### GOAL OF THE EXERCISE
Starting with the line that contains "Funksjonelle" and going on through the line that contains "Заказать звонок", switch "Varighet" to "Tidsrom" and write those lines out again, changing nothing else. Leave the pictures out of the answer.

### DATA FOR THE TASK
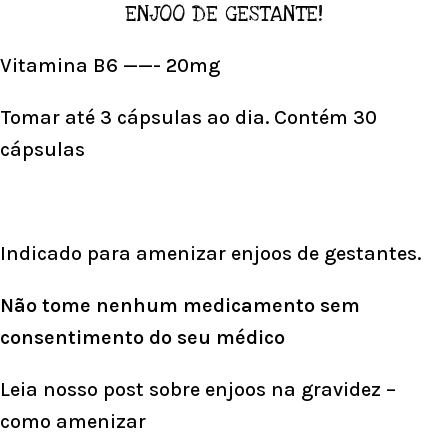
ENJOO DE GESTANTE!
Vitamina B6 ——- 20mg
Tomar até 3 cápsulas ao dia. Contém 30
cápsulas
Indicado para amenizar enjoos de gestantes.
Não tome nenhum medicamento sem
consentimento do seu médico
Leia nosso
post sobre enjoos na gravidez –
como amenizar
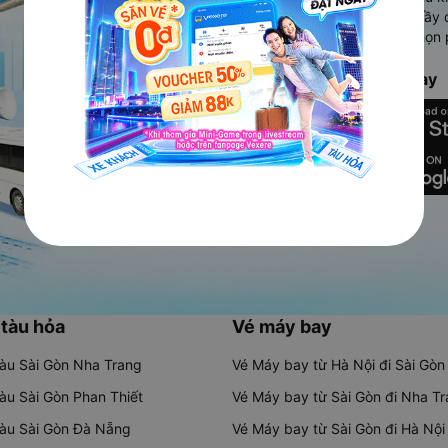
Ứng dụng hiển thị thông tin đầy 
người dùng so sánh và lựa chọn 
chóng và phù hợp nhất.
Tải ứng dụng Vexere ngay
 tàu hỏa
Vé máy bay
tàu Sài Gòn Nha Trang
Vé Máy bay từ Hà Nội đi Sài Gòn
tàu Sài Gòn Phan Thiết
Vé Máy bay từ Sài Gòn đi Nha T
tàu Sài Gòn Đà Nẵng
Vé Máy bay từ Sài Gòn đi Hà Nội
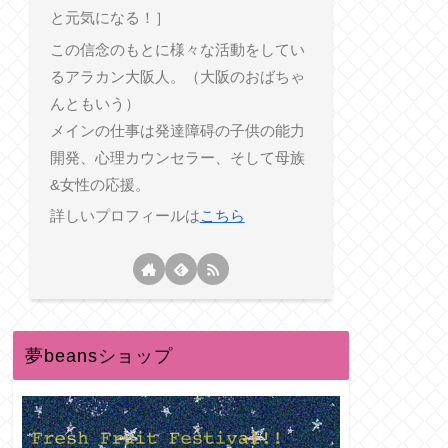
と元気になる！］
この信念のもとに様々な活動をしてい
るアラカン大阪人。（大阪のおばちゃ
んともいう）
メインの仕事は発達障碍の子供の能力
開発、心理カウンセラー、そして母族
&女性の応援。
詳しいプロフィールは
こちら
夢beansショップ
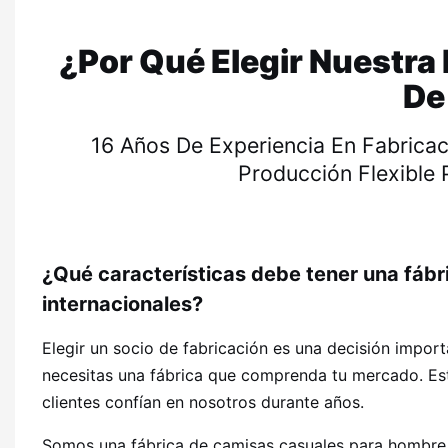
¿Por Qué Elegir Nuestra
De
16 Años De Experiencia En Fabricac
Producción Flexible
¿Qué características debe tener una fábr
internacionales?
Elegir un socio de fabricación es una decisión impor
necesitas una fábrica que comprenda tu mercado. Est
clientes confían en nosotros durante años.
Somos una fábrica de camisas casuales para hombre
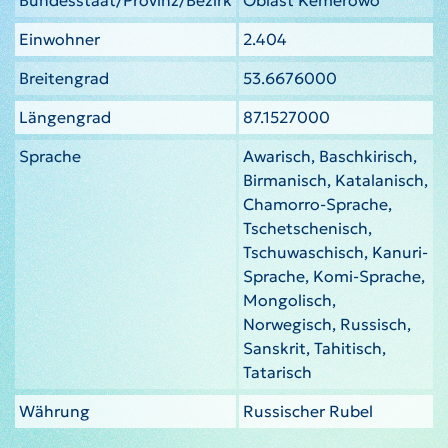
Einwohner
2.404
Breitengrad
53.6676000
Längengrad
87.1527000
Sprache
Awarisch, Baschkirisch,
Birmanisch, Katalanisch,
Chamorro-Sprache,
Tschetschenisch,
Tschuwaschisch, Kanuri-
Sprache, Komi-Sprache,
Mongolisch,
Norwegisch, Russisch,
Sanskrit, Tahitisch,
Tatarisch
Währung
Russischer Rubel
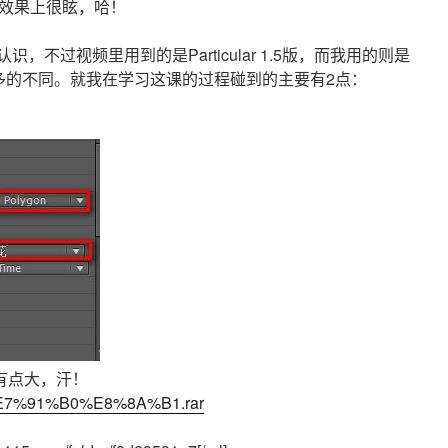
觉效果上很眩，哈！
认识，不过视频里用到的是Particular 1.5版，而我用的则是
上有了许多的不同。就我在学习这课的过程碰到的主要有2点：
有点大，汗！
%91%B0%E8%8A%B1.rar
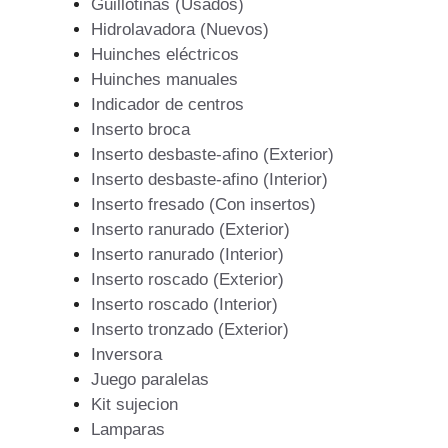
Guillotinas (Usados)
Hidrolavadora (Nuevos)
Huinches eléctricos
Huinches manuales
Indicador de centros
Inserto broca
Inserto desbaste-afino (Exterior)
Inserto desbaste-afino (Interior)
Inserto fresado (Con insertos)
Inserto ranurado (Exterior)
Inserto ranurado (Interior)
Inserto roscado (Exterior)
Inserto roscado (Interior)
Inserto tronzado (Exterior)
Inversora
Juego paralelas
Kit sujecion
Lamparas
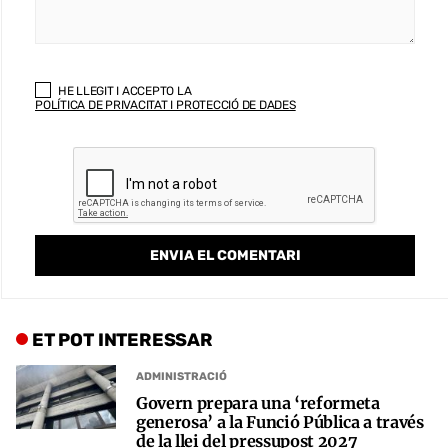
HE LLEGIT I ACCEPTO LA
POLÍTICA DE PRIVACITAT I PROTECCIÓ DE DADES
ET POT INTERESSAR
ADMINISTRACIÓ
Govern prepara una ‘reformeta
generosa’ a la Funció Pública a través
de la llei del pressupost 2027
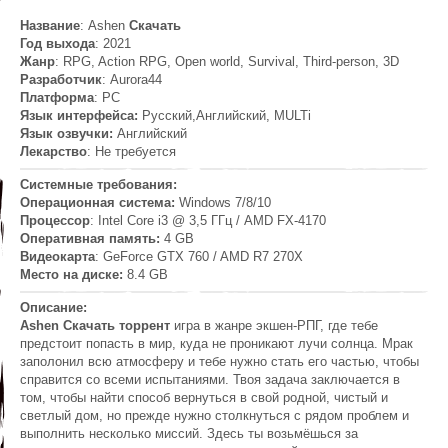
Название
: Ashen
Скачать
Год выхода
: 2021
Жанр
: RPG, Action RPG, Open world, Survival, Third-person, 3D
Разработчик
: Aurora44
Платформа
: PC
Язык интерфейса:
Русский,Английский, MULTi
Язык озвучки:
Английский
Лекарство
: Не требуется
Системные требования:
Операционная система:
Windows 7/8/10
Процессор
: Intel Core i3 @ 3,5 ГГц / AMD FX-4170
Оперативная память:
4 GB
Видеокарта
: GeForce GTX 760 / AMD R7 270X
Место на диске:
8.4 GB
Описание:
Ashen Скачать торрент
игра в жанре экшен-РПГ, где тебе
предстоит попасть в мир, куда не проникают лучи солнца. Мрак
заполонил всю атмосферу и тебе нужно стать его частью, чтобы
справится со всеми испытаниями. Твоя задача заключается в
том, чтобы найти способ вернуться в свой родной, чистый и
светлый дом, но прежде нужно столкнуться с рядом проблем и
выполнить несколько миссий. Здесь ты возьмёшься за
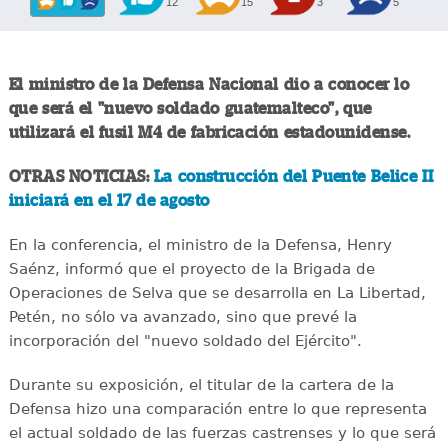
12
15
3
5
El ministro de la Defensa Nacional dio a conocer lo
que será el "nuevo soldado guatemalteco", que
utilizará el fusil M4 de fabricación estadounidense.
OTRAS NOTICIAS:
La construcción del Puente Belice II
iniciará en el 17 de agosto
En la conferencia, el ministro de la Defensa, Henry
Saénz, informó que el proyecto de la Brigada de
Operaciones de Selva que se desarrolla en La Libertad,
Petén, no sólo va avanzado, sino que prevé la
incorporación del "nuevo soldado del Ejército".
Durante su exposición, el titular de la cartera de la
Defensa hizo una comparación entre lo que representa
el actual soldado de las fuerzas castrenses y lo que será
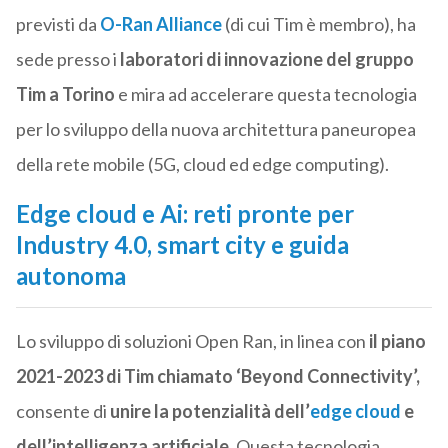
previsti da
O-Ran Alliance
(di cui Tim è membro), ha
sede presso i
laboratori di innovazione del gruppo
Tim a Torino
e mira ad accelerare questa tecnologia
per lo sviluppo della nuova architettura paneuropea
della rete mobile (5G, cloud ed edge computing).
Edge cloud e Ai: reti pronte per
Industry 4.0, smart city e guida
autonoma
Lo sviluppo di soluzioni Open Ran, in linea con
il piano
2021-2023 di Tim chiamato ‘Beyond Connectivity’,
consente di
unire la potenzialità dell’
edge cloud
e
dell’intelligenza artificiale
. Questa tecnologia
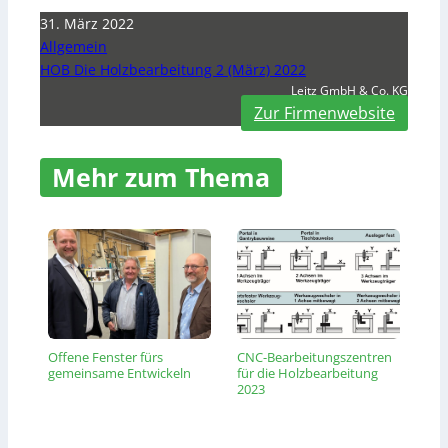
31. März 2022
Allgemein
HOB Die Holzbearbeitung 2 (März) 2022
Leitz GmbH & Co. KG
Zur Firmenwebsite
Mehr zum Thema
Offene Fenster fürs
CNC-Bearbeitungszentren
gemeinsame Entwickeln
für die Holzbearbeitung
2023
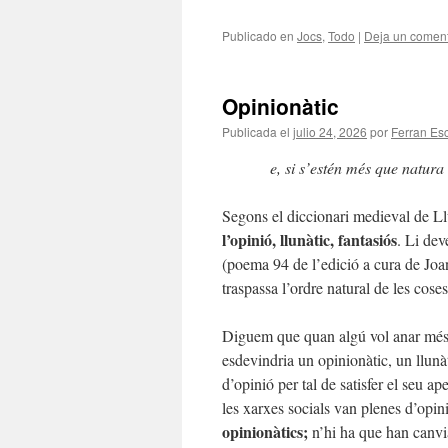
Publicado en
Jocs
,
Todo
|
Deja un coment
Opinionàtic
Publicada el
julio 24, 2026
por
Ferran Esc
e, si s’estén més que natura 
Segons el diccionari medieval de Llu
l’opinió, llunàtic, fantasiós
. Li de
(poema 94 de l’edició a cura de Jo
traspassa l’ordre natural de les coses
Diguem que quan algú vol anar més e
esdevindria un opinionàtic, un llunà
d’opinió per tal de satisfer el seu a
les xarxes socials van plenes d’opi
opinionàtics;
n’hi ha que han canvia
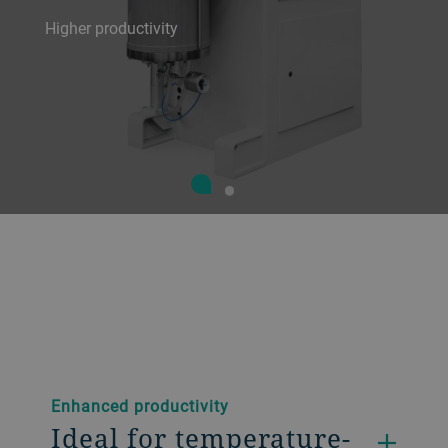
Higher productivity
Enhanced productivity
Ideal for temperature-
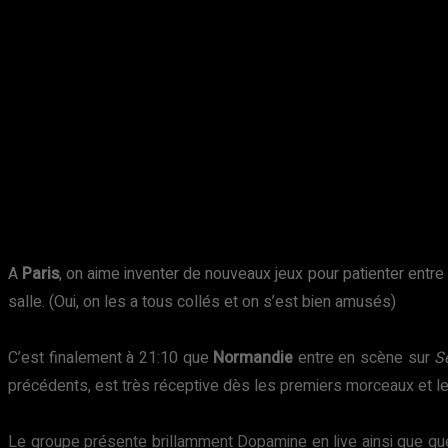
A
Paris
, on aime inventer de nouveaux jeux pour patienter entre
salle. (Oui, on les a tous collés et on s’est bien amusés)
C’est finalement à 21:10 que
Normandie
entre en scène sur
S
précédents, est très réceptive dès les premiers morceaux et le
Le groupe présente brillamment Dopamine en live ainsi que q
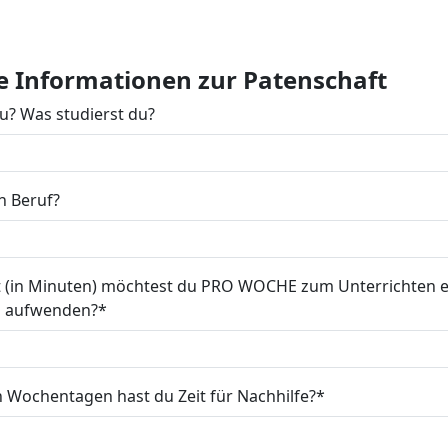
e Informationen zur Patenschaft
du? Was studierst du?
n Beruf?
it (in Minuten) möchtest du PRO WOCHE zum Unterrichten e
n aufwenden?
 Wochentagen hast du Zeit für Nachhilfe?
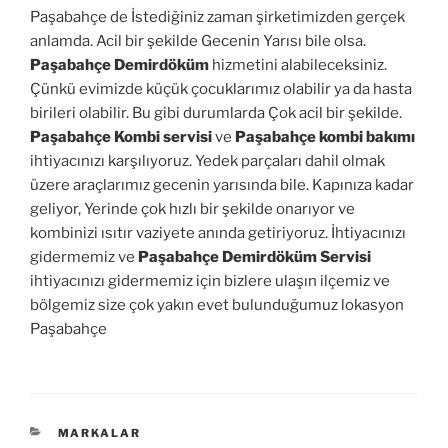
Paşabahçe de İstediğiniz zaman şirketimizden gerçek
anlamda. Acil bir şekilde Gecenin Yarısı bile olsa.
Paşabahçe Demirdöküm
hizmetini alabileceksiniz.
Çünkü evimizde küçük çocuklarımız olabilir ya da hasta
birileri olabilir. Bu gibi durumlarda Çok acil bir şekilde.
Paşabahçe Kombi servisi
ve
Paşabahçe kombi bakımı
ihtiyacınızı karşılıyoruz. Yedek parçaları dahil olmak
üzere araçlarımız gecenin yarısında bile. Kapınıza kadar
geliyor, Yerinde çok hızlı bir şekilde onarıyor ve
kombinizi ısıtır vaziyete anında getiriyoruz. İhtiyacınızı
gidermemiz ve
Paşabahçe Demirdöküm Servisi
ihtiyacınızı gidermemiz için bizlere ulaşın ilçemiz ve
bölgemiz size çok yakın evet bulunduğumuz lokasyon
Paşabahçe
KATEGORILER
MARKALAR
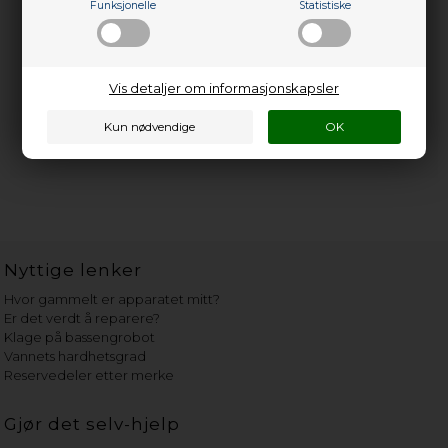
Funksjonelle
Statistiske
Vis detaljer om informasjonskapsler
Nyttige lenker
Hvor gammelt er apparatet mitt?
Er det verdt å reparere?
Klage på bassengrobot
Vannets hardhetsgrad
Reservedeler etter merke
Gjør det selv-hjelp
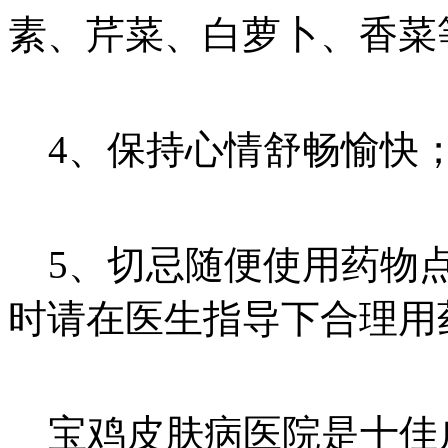
素、芹菜、白萝卜、香菜
4、保持心情舒畅愉快；
5、切忌随便使用药物点
时请在医生指导下合理用
宝鸡皮肤病医院是十佳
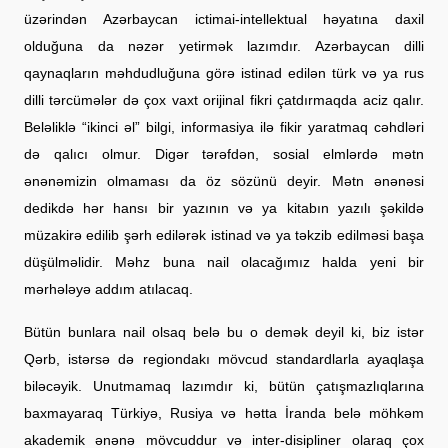
üzərindən Azərbaycan ictimai-intellektual həyatına daxil
olduğuna da nəzər yetirmək lazımdır. Azərbaycan dilli
qaynaqların məhdudluğuna görə istinad edilən türk və ya rus
dilli tərcümələr də çox vaxt orijinal fikri çatdırmaqda aciz qalır.
Beləliklə “ikinci əl” bilgi, informasiya ilə fikir yaratmaq cəhdləri
də qalıcı olmur. Digər tərəfdən, sosial elmlərdə mətn
ənənəmizin olmaması da öz sözünü deyir. Mətn ənənəsi
dedikdə hər hansı bir yazının və ya kitabın yazılı şəkildə
müzakirə edilib şərh edilərək istinad və ya təkzib edilməsi başa
düşülməlidir. Məhz buna nail olacağımız halda yeni bir
mərhələyə addım atılacaq.
Bütün bunlara nail olsaq belə bu o demək deyil ki, biz istər
Qərb, istərsə də regiondakı mövcud standardlarla ayaqlaşa
biləcəyik. Unutmamaq lazımdır ki, bütün çatışmazlıqlarına
baxmayaraq Türkiyə, Rusiya və hətta İranda belə möhkəm
akademik ənənə mövcuddur və inter-disipliner olaraq çox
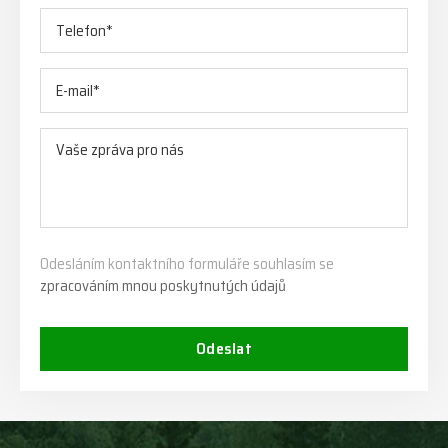
Odesláním kontaktního formuláře souhlasím se
zpracováním mnou poskytnutých údajů
Odeslat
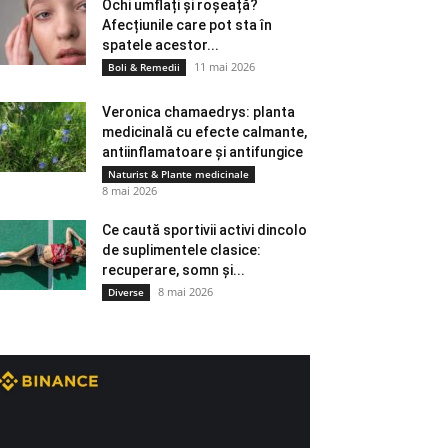
Ochi umflați și roșeață?
Afecțiunile care pot sta în
spatele acestor...
11 mai 2026
Boli & Remedii
Veronica chamaedrys: planta
medicinală cu efecte calmante,
antiinflamatoare și antifungice
Naturist & Plante medicinale
8 mai 2026
Ce caută sportivii activi dincolo
de suplimentele clasice:
recuperare, somn și...
8 mai 2026
Diverse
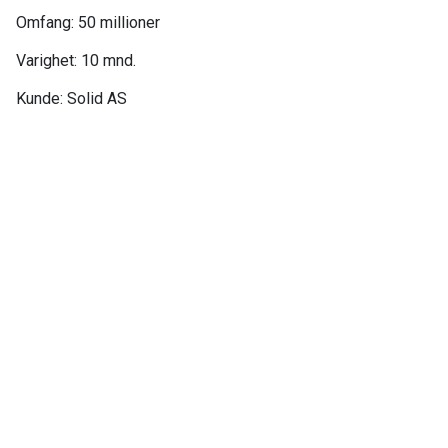
Omfang: 50 millioner​
Varighet: 10 mnd.​
Kunde: Solid AS​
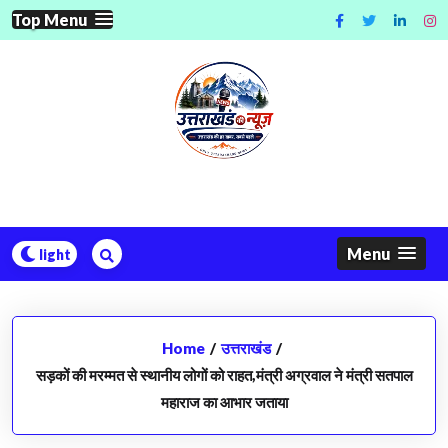
Skip
Top Menu
to
content
Menu
Home
/
उत्तराखंड
/
सड़कों की मरम्मत से स्थानीय लोगों को राहत,मंत्री अग्रवाल ने मंत्री सतपाल
महाराज का आभार जताया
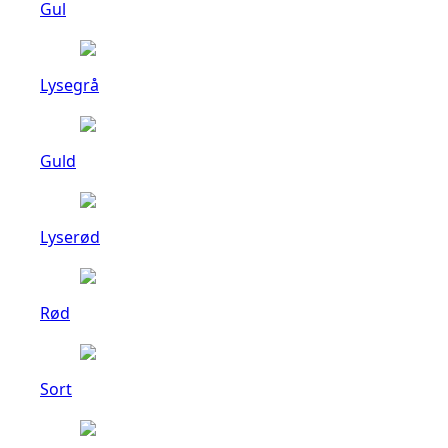
Gul
Lysegrå
Guld
Lyserød
Rød
Sort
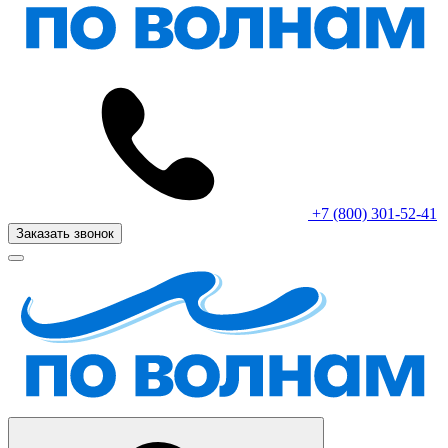
+7 (800) 301-52-41
Заказать звонок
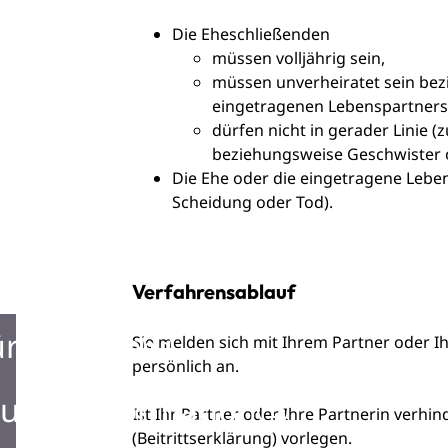
Die Eheschließenden
müssen volljährig sein,
müssen unverheiratet sein bezi
eingetragenen Lebenspartners
dürfen nicht in gerader Linie
(z
beziehungsweise Geschwister o
Die Ehe oder die eingetragene Lebe
Scheidung oder Tod)
.
Verfahrensablauf
ürgerbüro
Sie melden sich mit Ihrem Partner oder 
persönlich an.
urist Information
Ist Ihr Partner oder Ihre Partnerin verhin
(Beitrittserklärung) vorlegen.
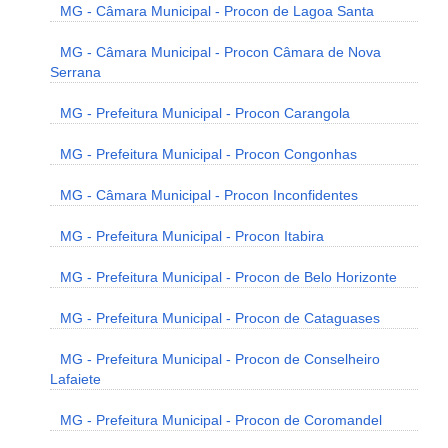
MG - Câmara Municipal - Procon de Lagoa Santa
MG - Câmara Municipal - Procon Câmara de Nova
Serrana
MG - Prefeitura Municipal - Procon Carangola
MG - Prefeitura Municipal - Procon Congonhas
MG - Câmara Municipal - Procon Inconfidentes
MG - Prefeitura Municipal - Procon Itabira
MG - Prefeitura Municipal - Procon de Belo Horizonte
MG - Prefeitura Municipal - Procon de Cataguases
MG - Prefeitura Municipal - Procon de Conselheiro
Lafaiete
MG - Prefeitura Municipal - Procon de Coromandel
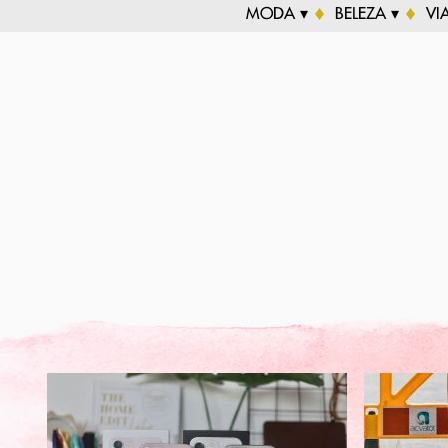
MODA ▾
BELEZA ▾
VI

### EXERCISE ANSWER
Funksjonelle
Statistiske
Vis detaljer om informasjonskapsler
Nyttige lenker
Hvor gammelt er apparatet mitt?
Er det verdt å reparere?
Klage på bassengrobot
Vannets hardhetsgrad
Reservedeler etter merke
Gjør det selv-hjelp
素、芹菜、白萝卜、香菜
4、保持心情舒畅愉快；
5、切忌随便使用药物点
时请在医生指导下合理用
宝鸡皮肤病医院是十佳
üzərindən Azərbaycan ictimai-intellektual həyatına daxil
olduğuna da nəzər yetirmək lazımdır. Azərbaycan dilli
qaynaqların məhdudluğuna görə istinad edilən türk və ya rus
dilli tərcümələr də çox vaxt orijinal fikri çatdırmaqda aciz qalır.
Beləliklə “ikinci əl” bilgi, informasiya ilə fikir yaratmaq cəhdləri
də qalıcı olmur. Digər tərəfdən, sosial elmlərdə mətn
ənənəmizin olmaması da öz sözünü deyir. Mətn ənənəsi
dedikdə hər hansı bir yazının və ya kitabın yazılı şəkildə
müzakirə edilib şərh edilərək istinad və ya təkzib edilməsi başa
düşülməlidir. Məhz buna nail olacağımız halda yeni bir
mərhələyə addım atılacaq.
Bütün bunlara nail olsaq belə bu o demək deyil ki, biz istər
Qərb, istərsə də regiondakı mövcud standardlarla ayaqlaşa
biləcəyik. Unutmamaq lazımdır ki, bütün çatışmazlıqlarına
baxmayaraq Türkiyə, Rusiya və hətta İranda belə möhkəm
akademik ənənə mövcuddur və inter-disipliner olaraq çox
Odesláním kontaktního formuláře souhlasím se
zpracováním mnou poskytnutých údajů
Odeslat
Ochi umflați și roșeață?
Afecțiunile care pot sta în
spatele acestor...
11 mai 2026
Boli & Remedii
Veronica chamaedrys: planta
medicinală cu efecte calmante,
antiinflamatoare și antifungice
Naturist & Plante medicinale
8 mai 2026
Ce caută sportivii activi dincolo
de suplimentele clasice:
recuperare, somn și...
8 mai 2026
Diverse
Omfang: 50 millioner​
Tidsrom: 10 mnd.​
Kunde: Solid AS​
Skip
Top Menu
to
content
Menu
Home
/
उत्तराखंड
/
सड़कों की मरम्मत से स्थानीय लोगों को राहत,मंत्री अग्रवाल ने मंत्री सतपाल
महाराज का आभार जताया
Gul
Lysegrå
Guld
Lyserød
Rød
Sort
+7 (800) 301-52-41
Заказать звонок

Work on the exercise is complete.